_What to do_.
Please rewrite the essay on virtual reality from the words "I nearly always" through the words "real. Or was it?", changing "chair" to "seat".

_Document passage_.
Virtual Reality Versus the Book, by Elizabeth Kay


 I nearly always watch the technology programme Click on a Sunday morning, and the episode that dealt with 360˚ cameras really got me thinking. There was a shot of someone strapped into a chair that tilted in every direction, mimicking what was occurring in the presentation where you could look around you, just as though you were turning round or moving your head. This guy’s chair had tipped right forward, and he looked as though he were throwing up. Whatever he was experiencing was all too real. Or was it?
            It’s been bothering me for some time, this move to an alternative world. We get our natural history in exotic locations via a screen, edited and selected with its stunning visuals and recorded birdsong and absence of mosquito bites and tummy bugs. There’s nothing to discover – it’s all been done for you, and the sensory experience narrowed to sight and sound alone. A walk in the countryside is so different: binoculars round your neck, the chattering of a squirrel, the smell of grass or cow dung or honeysuckle, the taste of that blackberry you just snaffled, the wind in your face. You don’t know what you’re going to encounter, from an adder basking in the sun to a brightly-coloured toadstool. That insect you saw – what on earth was it? And the smaller the focus of your attention, the more chance you have of discovering something entirely new. There is no substitute for reality, although we’re trying very hard to do it and making a lot of money out of it in the process.

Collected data
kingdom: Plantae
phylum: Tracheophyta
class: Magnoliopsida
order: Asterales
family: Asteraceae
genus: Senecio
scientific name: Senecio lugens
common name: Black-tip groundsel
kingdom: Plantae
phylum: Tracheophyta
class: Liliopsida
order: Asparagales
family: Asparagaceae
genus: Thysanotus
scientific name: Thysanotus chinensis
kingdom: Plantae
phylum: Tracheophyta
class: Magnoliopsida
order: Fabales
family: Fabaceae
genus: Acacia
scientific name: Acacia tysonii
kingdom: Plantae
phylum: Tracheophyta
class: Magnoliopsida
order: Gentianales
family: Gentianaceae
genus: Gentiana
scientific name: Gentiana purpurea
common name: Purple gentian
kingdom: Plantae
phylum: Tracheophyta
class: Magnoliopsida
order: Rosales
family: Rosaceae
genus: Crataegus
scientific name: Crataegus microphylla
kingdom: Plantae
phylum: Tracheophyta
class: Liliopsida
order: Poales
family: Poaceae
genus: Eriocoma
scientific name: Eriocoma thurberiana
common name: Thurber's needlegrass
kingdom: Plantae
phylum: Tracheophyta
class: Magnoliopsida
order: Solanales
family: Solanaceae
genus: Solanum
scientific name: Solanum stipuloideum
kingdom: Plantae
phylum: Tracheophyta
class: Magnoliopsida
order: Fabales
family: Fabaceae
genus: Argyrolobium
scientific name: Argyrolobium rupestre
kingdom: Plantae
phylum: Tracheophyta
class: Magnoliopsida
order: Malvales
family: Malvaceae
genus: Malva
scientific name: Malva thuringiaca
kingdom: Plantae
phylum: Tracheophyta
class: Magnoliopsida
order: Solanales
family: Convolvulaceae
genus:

_Completed task_.
I nearly always watch the technology programme Click on a Sunday morning, and the episode that dealt with 360˚ cameras really got me thinking. There was a shot of someone strapped into a seat that tilted in every direction, mimicking what was occurring in the presentation where you could look around you, just as though you were turning round or moving your head. This guy’s seat had tipped right forward, and he looked as though he were throwing up. Whatever he was experiencing was all too real. Or was it?